──────── RECORDS PROVIDED ────────
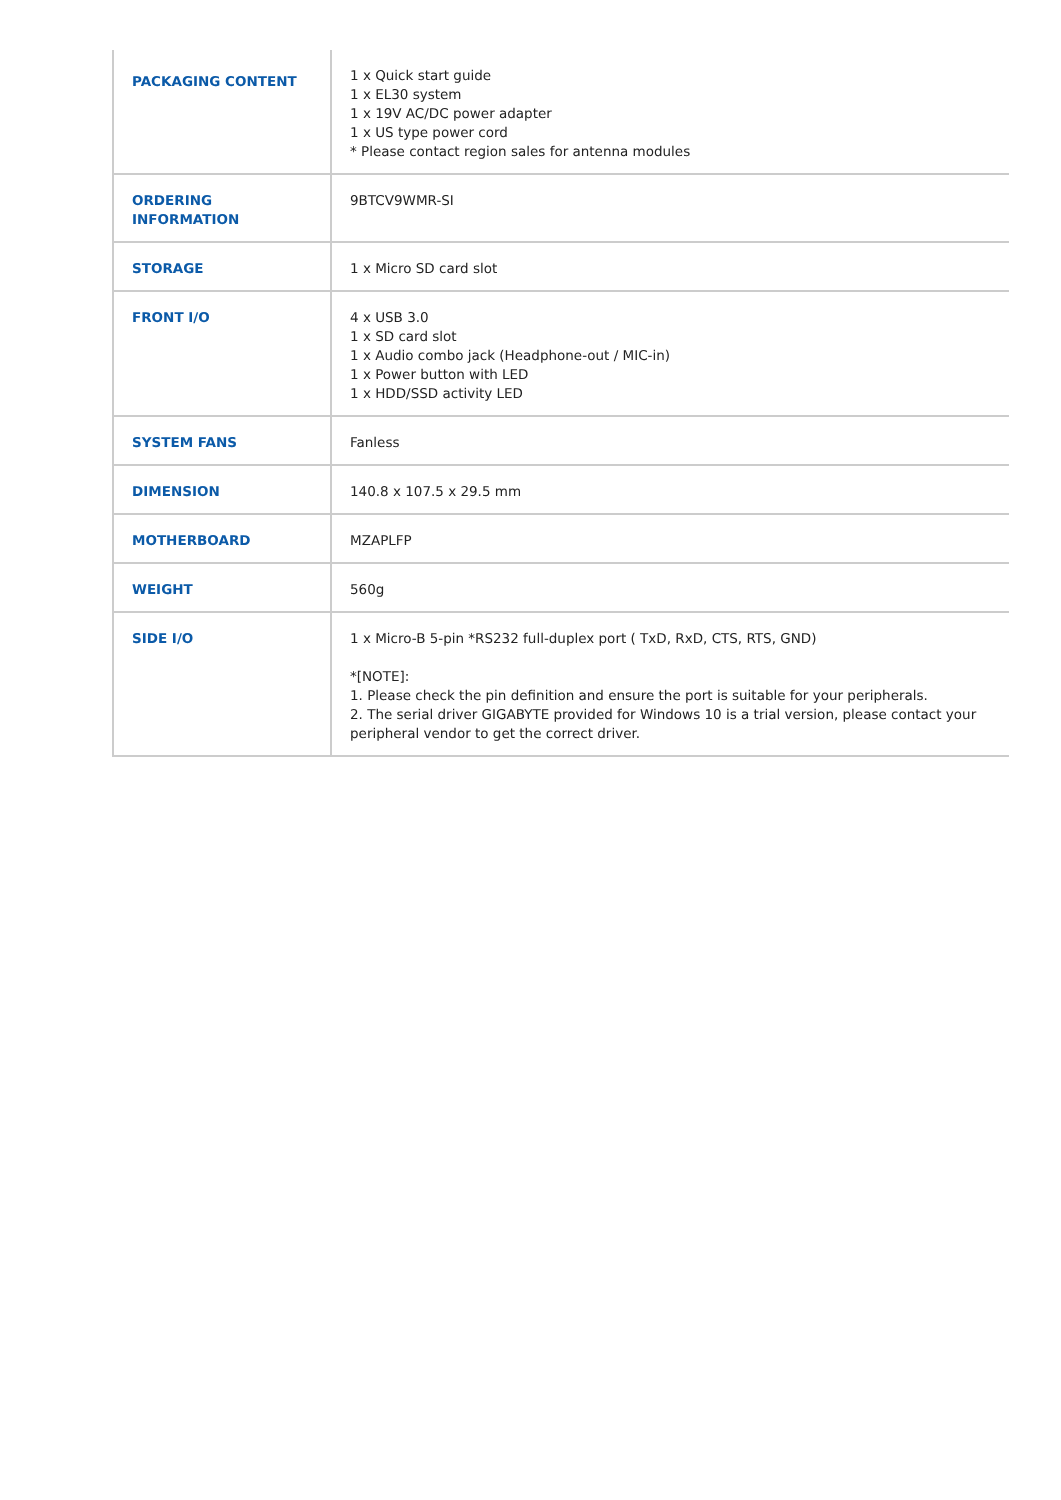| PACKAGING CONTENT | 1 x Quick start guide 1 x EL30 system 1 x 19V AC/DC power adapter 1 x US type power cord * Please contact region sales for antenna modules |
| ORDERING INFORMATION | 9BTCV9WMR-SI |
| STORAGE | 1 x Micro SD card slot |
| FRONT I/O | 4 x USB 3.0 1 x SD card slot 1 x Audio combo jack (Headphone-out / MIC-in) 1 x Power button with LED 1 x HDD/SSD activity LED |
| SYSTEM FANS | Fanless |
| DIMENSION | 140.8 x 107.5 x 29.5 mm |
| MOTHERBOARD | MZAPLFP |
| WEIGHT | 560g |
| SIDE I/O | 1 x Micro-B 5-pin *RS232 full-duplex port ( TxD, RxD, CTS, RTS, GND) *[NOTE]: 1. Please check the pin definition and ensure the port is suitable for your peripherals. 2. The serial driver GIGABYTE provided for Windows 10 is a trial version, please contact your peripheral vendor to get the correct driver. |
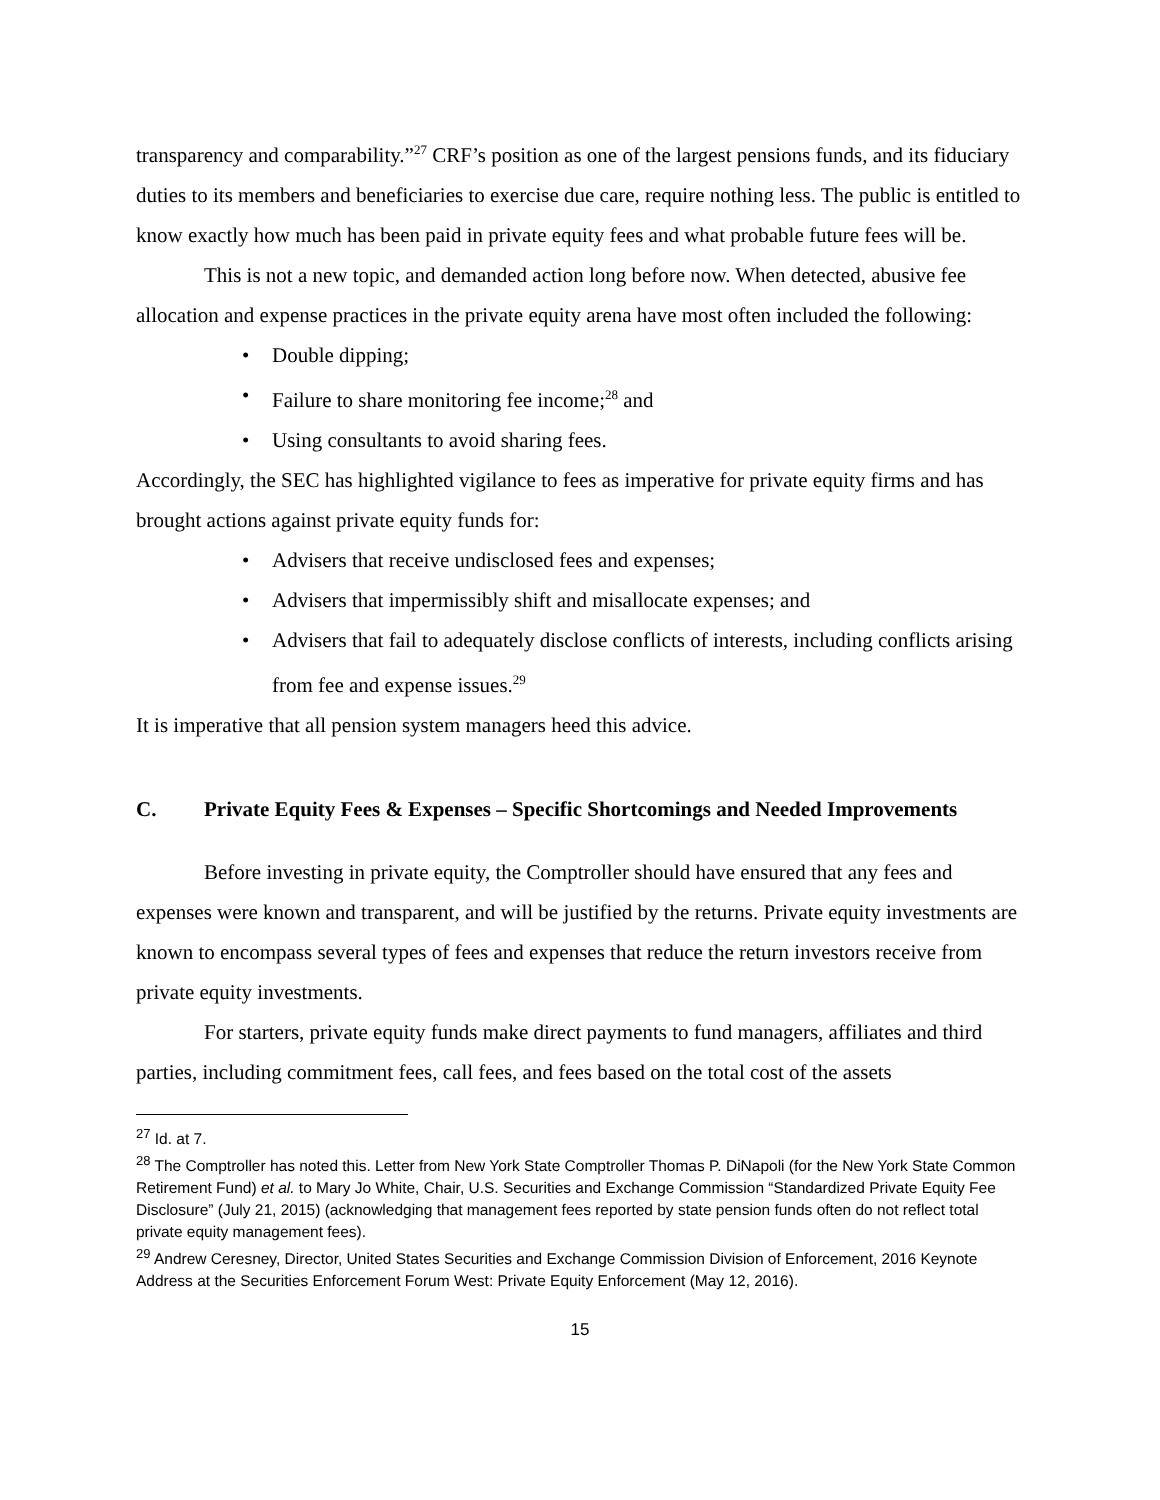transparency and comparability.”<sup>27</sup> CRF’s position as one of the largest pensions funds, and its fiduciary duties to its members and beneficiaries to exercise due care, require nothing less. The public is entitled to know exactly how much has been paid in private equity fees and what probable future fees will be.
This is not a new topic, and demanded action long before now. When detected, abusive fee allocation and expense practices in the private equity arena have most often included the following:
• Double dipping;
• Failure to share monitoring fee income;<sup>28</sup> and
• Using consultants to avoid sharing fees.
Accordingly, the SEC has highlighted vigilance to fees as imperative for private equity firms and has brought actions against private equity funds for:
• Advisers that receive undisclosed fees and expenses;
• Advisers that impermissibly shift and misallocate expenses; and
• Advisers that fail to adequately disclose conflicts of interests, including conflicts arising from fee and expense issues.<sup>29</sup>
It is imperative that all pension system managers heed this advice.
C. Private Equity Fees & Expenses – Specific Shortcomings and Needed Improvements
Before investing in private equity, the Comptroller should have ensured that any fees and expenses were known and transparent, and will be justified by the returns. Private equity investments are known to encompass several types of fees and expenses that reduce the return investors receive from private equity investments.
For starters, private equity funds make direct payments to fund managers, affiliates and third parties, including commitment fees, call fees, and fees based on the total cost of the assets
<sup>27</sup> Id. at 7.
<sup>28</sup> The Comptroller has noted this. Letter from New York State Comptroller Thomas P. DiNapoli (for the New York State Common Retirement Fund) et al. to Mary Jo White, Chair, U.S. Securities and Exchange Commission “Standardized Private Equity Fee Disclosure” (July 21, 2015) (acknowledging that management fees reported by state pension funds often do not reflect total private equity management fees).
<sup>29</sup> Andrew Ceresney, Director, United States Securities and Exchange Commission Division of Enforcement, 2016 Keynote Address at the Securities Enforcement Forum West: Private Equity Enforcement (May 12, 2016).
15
────────
──────── RECORDS PROVIDED ────────
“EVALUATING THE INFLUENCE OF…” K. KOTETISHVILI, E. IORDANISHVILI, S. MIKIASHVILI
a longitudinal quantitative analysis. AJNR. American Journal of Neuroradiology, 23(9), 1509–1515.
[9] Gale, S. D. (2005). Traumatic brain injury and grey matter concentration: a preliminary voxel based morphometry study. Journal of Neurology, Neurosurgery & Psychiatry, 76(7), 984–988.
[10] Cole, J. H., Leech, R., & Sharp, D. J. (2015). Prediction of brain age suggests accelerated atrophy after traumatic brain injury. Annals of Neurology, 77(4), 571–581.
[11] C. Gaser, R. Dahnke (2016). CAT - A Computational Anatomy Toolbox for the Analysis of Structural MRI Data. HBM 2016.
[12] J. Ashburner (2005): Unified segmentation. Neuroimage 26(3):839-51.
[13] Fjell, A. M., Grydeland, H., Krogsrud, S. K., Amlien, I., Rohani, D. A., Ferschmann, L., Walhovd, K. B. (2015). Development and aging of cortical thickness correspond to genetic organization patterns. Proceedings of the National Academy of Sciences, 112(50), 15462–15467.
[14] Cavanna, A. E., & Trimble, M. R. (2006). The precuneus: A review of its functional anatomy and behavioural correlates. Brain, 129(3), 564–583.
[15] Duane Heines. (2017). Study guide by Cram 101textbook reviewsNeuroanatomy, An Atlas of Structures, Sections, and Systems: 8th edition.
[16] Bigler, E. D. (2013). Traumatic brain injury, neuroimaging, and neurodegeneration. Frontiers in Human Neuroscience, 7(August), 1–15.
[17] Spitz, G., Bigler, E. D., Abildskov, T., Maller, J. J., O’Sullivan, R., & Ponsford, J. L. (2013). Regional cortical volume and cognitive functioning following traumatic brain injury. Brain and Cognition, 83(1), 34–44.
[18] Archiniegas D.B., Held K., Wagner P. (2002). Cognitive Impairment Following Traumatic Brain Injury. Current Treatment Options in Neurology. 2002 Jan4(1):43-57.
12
────────
■ **WHAT TO DO**:
Above are the records; copy from them only the lines starting at the one containing "antenna modules |" and ending at the one containing "fee income;<sup>28</sup> and", exactly and without pictures.

■ **YOUR SOLUTION**:
| PACKAGING CONTENT | 1 x Quick start guide 1 x EL30 system 1 x 19V AC/DC power adapter 1 x US type power cord * Please contact region sales for antenna modules |
| ORDERING INFORMATION | 9BTCV9WMR-SI |
| STORAGE | 1 x Micro SD card slot |
| FRONT I/O | 4 x USB 3.0 1 x SD card slot 1 x Audio combo jack (Headphone-out / MIC-in) 1 x Power button with LED 1 x HDD/SSD activity LED |
| SYSTEM FANS | Fanless |
| DIMENSION | 140.8 x 107.5 x 29.5 mm |
| MOTHERBOARD | MZAPLFP |
| WEIGHT | 560g |
| SIDE I/O | 1 x Micro-B 5-pin *RS232 full-duplex port ( TxD, RxD, CTS, RTS, GND) *[NOTE]: 1. Please check the pin definition and ensure the port is suitable for your peripherals. 2. The serial driver GIGABYTE provided for Windows 10 is a trial version, please contact your peripheral vendor to get the correct driver. |
transparency and comparability.”<sup>27</sup> CRF’s position as one of the largest pensions funds, and its fiduciary duties to its members and beneficiaries to exercise due care, require nothing less. The public is entitled to know exactly how much has been paid in private equity fees and what probable future fees will be.
This is not a new topic, and demanded action long before now. When detected, abusive fee allocation and expense practices in the private equity arena have most often included the following:
• Double dipping;
• Failure to share monitoring fee income;<sup>28</sup> and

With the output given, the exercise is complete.